▶ _Exercise objective_
Reproduce word for word every line from the start of the items below through the line that contains "conhecimento do mercado, o", including that line.

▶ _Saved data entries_
══════════
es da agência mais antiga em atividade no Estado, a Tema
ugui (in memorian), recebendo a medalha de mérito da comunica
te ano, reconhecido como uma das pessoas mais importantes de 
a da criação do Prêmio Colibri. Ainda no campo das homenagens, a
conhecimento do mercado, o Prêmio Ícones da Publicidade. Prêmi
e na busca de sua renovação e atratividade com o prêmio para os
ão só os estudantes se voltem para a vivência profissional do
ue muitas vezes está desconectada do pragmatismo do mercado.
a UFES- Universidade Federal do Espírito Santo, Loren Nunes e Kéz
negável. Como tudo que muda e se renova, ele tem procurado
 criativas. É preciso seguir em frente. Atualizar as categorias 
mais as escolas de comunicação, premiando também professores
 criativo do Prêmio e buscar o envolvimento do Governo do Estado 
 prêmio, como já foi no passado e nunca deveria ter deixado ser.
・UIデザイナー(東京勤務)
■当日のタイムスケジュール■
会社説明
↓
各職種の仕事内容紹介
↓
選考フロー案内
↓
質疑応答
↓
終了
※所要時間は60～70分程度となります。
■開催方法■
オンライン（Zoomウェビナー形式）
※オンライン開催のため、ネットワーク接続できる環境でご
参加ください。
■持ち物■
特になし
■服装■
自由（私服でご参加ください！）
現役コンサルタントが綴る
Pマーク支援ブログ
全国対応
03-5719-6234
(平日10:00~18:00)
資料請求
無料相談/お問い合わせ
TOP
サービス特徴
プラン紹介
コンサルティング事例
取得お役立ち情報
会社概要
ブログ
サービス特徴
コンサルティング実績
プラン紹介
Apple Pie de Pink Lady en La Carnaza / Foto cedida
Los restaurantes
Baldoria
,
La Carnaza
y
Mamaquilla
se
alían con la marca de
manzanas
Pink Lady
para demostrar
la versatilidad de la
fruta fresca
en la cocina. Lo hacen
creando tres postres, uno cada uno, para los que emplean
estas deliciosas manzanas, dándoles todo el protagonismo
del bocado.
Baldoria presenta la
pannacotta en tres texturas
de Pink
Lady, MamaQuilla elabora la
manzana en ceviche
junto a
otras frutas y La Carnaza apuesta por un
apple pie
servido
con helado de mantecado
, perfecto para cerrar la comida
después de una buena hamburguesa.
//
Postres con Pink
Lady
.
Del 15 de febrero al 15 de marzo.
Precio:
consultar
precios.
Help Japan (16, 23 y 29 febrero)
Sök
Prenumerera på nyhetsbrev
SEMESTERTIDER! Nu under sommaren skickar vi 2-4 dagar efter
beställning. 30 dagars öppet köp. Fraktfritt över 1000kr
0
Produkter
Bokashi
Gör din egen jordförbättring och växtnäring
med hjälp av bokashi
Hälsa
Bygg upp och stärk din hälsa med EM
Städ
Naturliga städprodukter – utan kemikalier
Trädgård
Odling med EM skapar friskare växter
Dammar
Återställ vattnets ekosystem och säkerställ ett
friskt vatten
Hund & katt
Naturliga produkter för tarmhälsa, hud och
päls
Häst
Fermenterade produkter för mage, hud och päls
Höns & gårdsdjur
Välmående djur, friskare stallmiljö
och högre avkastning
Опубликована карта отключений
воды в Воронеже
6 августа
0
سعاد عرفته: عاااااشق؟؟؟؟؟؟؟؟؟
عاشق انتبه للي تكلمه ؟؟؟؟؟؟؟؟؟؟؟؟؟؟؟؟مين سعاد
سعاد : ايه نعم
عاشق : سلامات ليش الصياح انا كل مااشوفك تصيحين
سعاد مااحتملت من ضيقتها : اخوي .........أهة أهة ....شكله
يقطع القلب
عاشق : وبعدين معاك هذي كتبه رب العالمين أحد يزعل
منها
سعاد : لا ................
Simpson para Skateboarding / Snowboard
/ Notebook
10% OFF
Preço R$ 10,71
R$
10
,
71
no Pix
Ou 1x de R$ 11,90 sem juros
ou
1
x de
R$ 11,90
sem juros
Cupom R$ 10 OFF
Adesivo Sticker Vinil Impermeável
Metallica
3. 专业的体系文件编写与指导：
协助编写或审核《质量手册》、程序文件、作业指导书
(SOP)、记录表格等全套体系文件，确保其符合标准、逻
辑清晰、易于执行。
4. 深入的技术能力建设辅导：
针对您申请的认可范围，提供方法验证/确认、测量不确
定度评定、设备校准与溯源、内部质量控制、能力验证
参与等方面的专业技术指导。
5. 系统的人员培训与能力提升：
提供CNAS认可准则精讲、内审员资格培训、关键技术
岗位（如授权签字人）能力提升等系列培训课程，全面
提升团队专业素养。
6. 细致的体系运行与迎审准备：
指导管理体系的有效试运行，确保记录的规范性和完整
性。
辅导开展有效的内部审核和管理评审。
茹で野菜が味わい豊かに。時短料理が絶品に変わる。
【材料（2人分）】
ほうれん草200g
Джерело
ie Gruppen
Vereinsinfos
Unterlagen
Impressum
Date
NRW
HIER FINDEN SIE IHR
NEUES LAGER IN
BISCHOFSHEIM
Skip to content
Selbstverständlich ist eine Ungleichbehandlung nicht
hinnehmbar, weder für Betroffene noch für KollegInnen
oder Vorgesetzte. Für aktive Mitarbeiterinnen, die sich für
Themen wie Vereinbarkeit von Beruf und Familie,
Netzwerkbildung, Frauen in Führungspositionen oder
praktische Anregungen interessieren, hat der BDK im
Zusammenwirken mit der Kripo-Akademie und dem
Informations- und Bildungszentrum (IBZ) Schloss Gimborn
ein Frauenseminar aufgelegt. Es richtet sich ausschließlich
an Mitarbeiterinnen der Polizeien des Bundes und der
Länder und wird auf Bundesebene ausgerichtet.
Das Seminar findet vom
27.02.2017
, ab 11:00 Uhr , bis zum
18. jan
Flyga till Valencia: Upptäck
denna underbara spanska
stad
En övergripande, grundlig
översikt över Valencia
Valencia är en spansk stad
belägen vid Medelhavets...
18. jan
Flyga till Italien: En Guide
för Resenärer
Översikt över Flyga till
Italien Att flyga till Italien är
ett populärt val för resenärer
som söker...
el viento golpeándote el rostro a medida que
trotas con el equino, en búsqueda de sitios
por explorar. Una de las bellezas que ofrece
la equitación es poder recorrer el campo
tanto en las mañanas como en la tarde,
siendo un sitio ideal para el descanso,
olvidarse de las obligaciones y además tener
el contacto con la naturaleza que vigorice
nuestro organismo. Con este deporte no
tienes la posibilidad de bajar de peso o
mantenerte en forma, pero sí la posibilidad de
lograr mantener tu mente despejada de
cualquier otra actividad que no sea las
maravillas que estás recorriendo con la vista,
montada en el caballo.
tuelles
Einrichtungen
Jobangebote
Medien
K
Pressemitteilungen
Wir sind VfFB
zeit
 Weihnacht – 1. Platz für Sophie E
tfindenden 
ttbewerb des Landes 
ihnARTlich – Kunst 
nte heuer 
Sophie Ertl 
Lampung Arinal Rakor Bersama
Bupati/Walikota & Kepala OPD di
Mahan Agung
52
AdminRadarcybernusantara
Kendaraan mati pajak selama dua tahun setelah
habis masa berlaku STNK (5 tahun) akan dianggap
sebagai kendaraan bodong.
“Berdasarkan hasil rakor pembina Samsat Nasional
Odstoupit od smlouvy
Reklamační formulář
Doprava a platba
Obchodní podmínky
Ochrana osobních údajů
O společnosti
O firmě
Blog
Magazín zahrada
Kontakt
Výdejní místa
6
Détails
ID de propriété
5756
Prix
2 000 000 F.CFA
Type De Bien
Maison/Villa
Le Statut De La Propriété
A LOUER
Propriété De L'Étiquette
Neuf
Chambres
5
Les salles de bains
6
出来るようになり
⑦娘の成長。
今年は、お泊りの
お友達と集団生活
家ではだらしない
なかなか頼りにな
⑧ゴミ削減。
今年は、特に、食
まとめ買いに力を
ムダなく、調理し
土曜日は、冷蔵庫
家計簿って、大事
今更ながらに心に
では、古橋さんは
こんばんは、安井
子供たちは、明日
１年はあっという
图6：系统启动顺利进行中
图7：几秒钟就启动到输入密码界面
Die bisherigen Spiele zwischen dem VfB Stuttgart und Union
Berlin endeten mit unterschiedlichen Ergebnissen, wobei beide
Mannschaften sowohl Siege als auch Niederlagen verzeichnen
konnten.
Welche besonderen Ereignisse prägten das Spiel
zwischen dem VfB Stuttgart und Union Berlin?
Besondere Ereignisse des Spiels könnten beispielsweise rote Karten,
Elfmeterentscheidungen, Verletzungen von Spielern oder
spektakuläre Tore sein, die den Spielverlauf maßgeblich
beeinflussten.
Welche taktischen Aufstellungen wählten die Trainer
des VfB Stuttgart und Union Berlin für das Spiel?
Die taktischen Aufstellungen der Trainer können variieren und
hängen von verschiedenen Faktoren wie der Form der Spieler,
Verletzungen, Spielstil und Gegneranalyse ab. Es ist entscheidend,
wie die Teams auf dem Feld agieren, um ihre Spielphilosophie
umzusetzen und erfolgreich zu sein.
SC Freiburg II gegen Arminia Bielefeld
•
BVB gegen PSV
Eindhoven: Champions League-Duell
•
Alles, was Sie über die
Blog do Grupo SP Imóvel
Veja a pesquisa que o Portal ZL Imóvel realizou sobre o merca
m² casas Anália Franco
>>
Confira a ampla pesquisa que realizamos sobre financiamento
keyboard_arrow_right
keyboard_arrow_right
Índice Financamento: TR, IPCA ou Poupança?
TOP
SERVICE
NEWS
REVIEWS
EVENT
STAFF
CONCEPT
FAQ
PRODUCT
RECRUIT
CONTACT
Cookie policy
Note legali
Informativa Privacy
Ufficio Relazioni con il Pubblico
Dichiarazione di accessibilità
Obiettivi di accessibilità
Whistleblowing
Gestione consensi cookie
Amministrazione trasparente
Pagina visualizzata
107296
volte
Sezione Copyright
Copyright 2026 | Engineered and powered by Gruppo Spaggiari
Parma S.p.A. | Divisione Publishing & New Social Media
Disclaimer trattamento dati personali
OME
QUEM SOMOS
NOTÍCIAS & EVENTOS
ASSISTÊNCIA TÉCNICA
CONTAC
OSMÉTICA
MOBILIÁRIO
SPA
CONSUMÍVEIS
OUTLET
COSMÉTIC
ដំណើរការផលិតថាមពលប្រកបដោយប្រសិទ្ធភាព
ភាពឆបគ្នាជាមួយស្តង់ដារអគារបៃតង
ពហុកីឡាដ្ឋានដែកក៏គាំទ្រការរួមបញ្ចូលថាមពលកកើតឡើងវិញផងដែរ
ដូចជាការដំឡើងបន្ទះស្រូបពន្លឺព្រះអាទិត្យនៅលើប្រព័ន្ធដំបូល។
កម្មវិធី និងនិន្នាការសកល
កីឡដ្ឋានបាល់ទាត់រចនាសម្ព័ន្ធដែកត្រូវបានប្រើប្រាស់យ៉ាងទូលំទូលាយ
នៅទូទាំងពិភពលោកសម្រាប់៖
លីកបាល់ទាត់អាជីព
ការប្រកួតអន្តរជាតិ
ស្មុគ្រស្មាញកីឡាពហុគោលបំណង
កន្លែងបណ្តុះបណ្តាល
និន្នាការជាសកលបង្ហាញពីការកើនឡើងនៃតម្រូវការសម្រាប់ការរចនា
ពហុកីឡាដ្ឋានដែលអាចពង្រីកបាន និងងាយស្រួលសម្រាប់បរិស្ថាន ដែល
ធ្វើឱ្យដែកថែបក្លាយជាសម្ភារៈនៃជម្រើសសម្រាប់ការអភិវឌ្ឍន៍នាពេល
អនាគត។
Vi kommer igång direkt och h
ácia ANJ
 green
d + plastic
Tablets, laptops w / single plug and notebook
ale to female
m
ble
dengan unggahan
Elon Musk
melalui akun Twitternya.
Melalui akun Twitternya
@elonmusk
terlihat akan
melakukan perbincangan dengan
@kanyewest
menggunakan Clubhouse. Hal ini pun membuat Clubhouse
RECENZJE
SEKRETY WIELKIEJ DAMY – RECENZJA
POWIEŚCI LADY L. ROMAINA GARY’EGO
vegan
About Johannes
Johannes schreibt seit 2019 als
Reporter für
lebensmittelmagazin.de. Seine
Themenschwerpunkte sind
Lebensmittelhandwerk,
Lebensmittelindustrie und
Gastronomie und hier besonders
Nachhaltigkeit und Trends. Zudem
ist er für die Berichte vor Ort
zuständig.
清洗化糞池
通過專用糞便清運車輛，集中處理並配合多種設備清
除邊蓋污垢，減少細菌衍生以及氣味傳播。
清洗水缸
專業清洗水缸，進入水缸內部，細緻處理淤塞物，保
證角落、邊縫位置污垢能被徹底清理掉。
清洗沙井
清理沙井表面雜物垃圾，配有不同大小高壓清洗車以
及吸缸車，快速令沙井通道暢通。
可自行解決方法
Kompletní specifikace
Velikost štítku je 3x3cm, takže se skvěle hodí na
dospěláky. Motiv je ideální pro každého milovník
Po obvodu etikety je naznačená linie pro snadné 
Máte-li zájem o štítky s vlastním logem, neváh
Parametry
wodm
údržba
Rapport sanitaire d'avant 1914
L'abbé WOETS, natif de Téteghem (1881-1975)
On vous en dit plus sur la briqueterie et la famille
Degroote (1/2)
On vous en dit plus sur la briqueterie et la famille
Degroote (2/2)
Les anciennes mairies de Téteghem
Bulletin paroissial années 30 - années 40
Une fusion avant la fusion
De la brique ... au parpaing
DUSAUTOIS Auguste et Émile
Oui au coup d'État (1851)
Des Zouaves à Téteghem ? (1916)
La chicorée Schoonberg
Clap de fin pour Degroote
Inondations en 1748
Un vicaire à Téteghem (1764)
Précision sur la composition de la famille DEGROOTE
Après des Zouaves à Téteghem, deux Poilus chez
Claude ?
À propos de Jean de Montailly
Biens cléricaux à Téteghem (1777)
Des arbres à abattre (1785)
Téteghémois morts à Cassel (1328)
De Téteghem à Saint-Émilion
══════════
▶ _Task response_
es da agência mais antiga em atividade no Estado, a Tema
ugui (in memorian), recebendo a medalha de mérito da comunica
te ano, reconhecido como uma das pessoas mais importantes de 
a da criação do Prêmio Colibri. Ainda no campo das homenagens, a
conhecimento do mercado, o Prêmio Ícones da Publicidade. Prêmi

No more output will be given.